Performance comparison of QRF-CBGS2 with look-ahead over QRF-H for square matrices on an Intel Core i7-3770K and an NVIDIA Titan X GPU (single precision).

5 Conclusions

The new algorithm presented in this work, QRF-CBGS2, is a variant of block Gram-Schmidt that uses the Cholesky decomposition to orthogonalize the columns inside a block. To obtain a satisfactory level of orthogonality, our proposal leverages re-orthogonalization and avoids Cholesky breakdowns by leveraging the standard QR factorization via Householder reflectors (QRF-H) in case of ill-conditioned blocks.

The QRF-CBGS2 algorithm computes the triangular factor by rows, allowing for an effective look-ahead technique that computes the Cholesky decomposition of the “current” block while Gram-Schmidt is applied to re-orthogonalize the remaining columns of the matrix with respect to “previous” blocks.

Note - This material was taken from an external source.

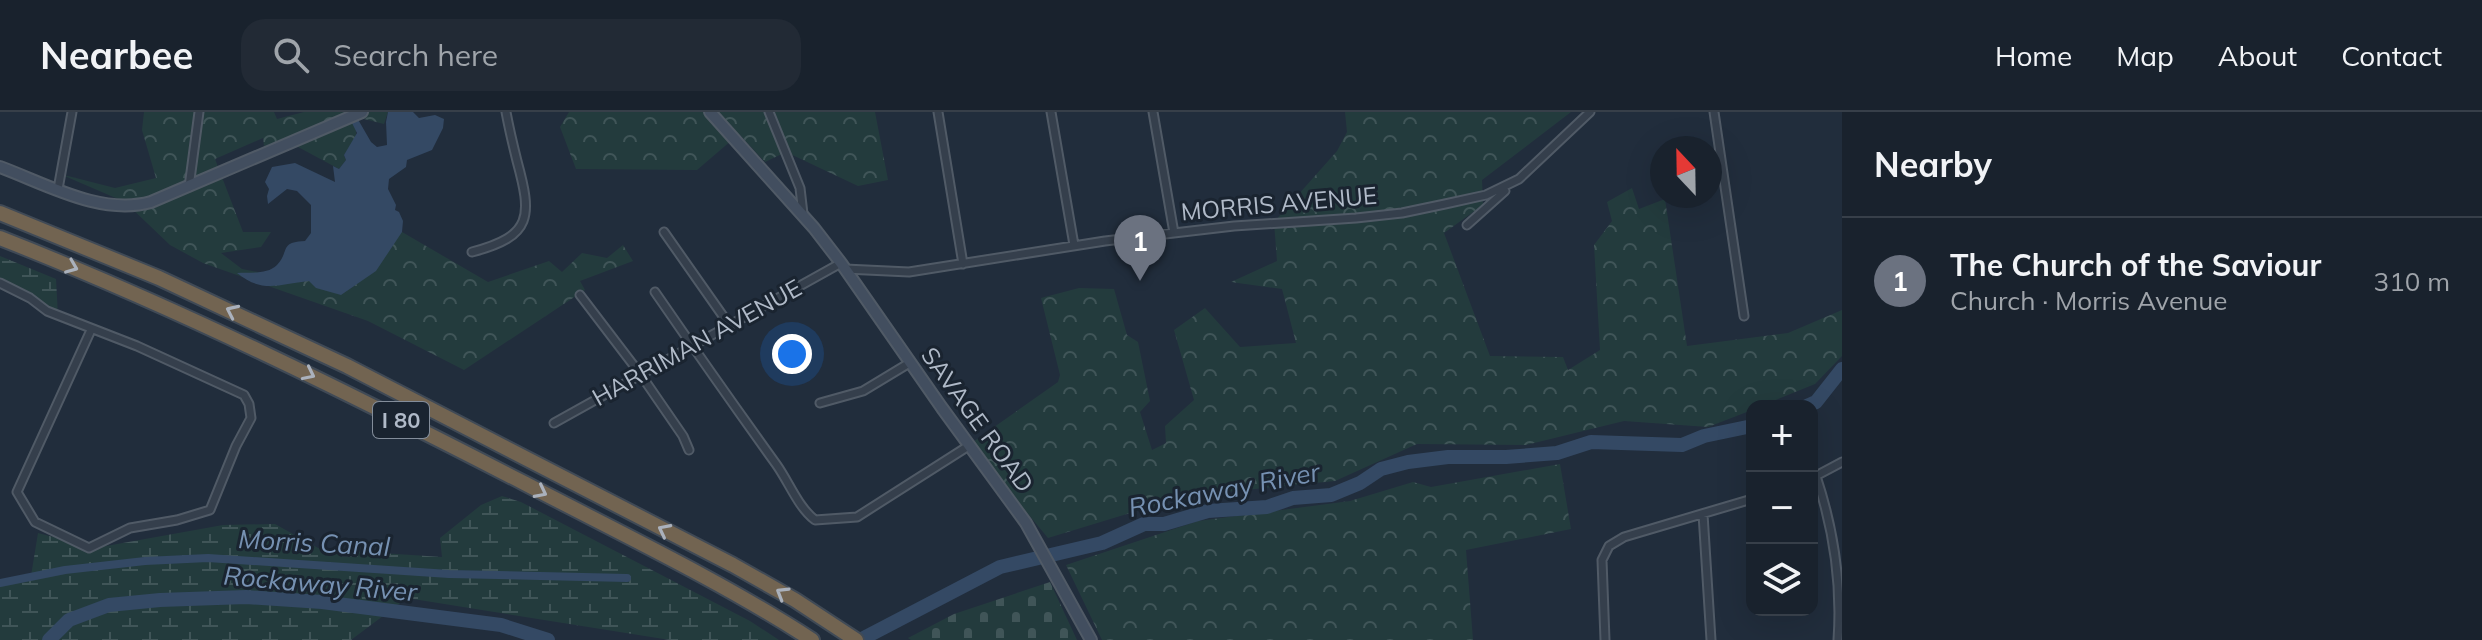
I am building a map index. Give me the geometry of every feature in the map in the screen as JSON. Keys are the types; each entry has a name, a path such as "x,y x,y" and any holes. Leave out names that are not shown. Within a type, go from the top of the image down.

Furthermore, this look-ahead alleviates the extra cost in case of a Cholesky breakdown.

The variant of QRF-CBGS2 with look-ahead can be efficiently implemented on a hybrid CPU-GPU system, with the CPU in charge of the Cholesky decomposition while the rest of operations (all BLAS level-3) are performed on the GPU. One advantage of this approach is the reduced volume of communications between CPU and GPU compared with the blocked Householder QR implementations available in MAGMA. An additional advantage of QRF-CBGS2 is that its implementation is much simpler than other methods specifically designed for tall-skinny matrices as no custom GPU kernels are required. This also favours portability to new GPU architectures or even different types of accelerators.

The performance of the new approach is very competitive for tall-skinny matrices, and even outperforms MAGMA for square matrices when the memory transfers and CPU computations are the bottleneck of the Householder-based QR.

The stability of QRF-CBGS2 has been analyzed with matrices that explicitly enforce Cholesky breakdowns. While this experiment shows that QRF-CBGS2 offers a level of orthogonality and relative error similar to those of the numerically-stable QRF-H, a numerical analysis may help to fully understand the behaviour of the algorithm and devise future strategies for improving the accuracy and reduce the re-orthogonalization cost.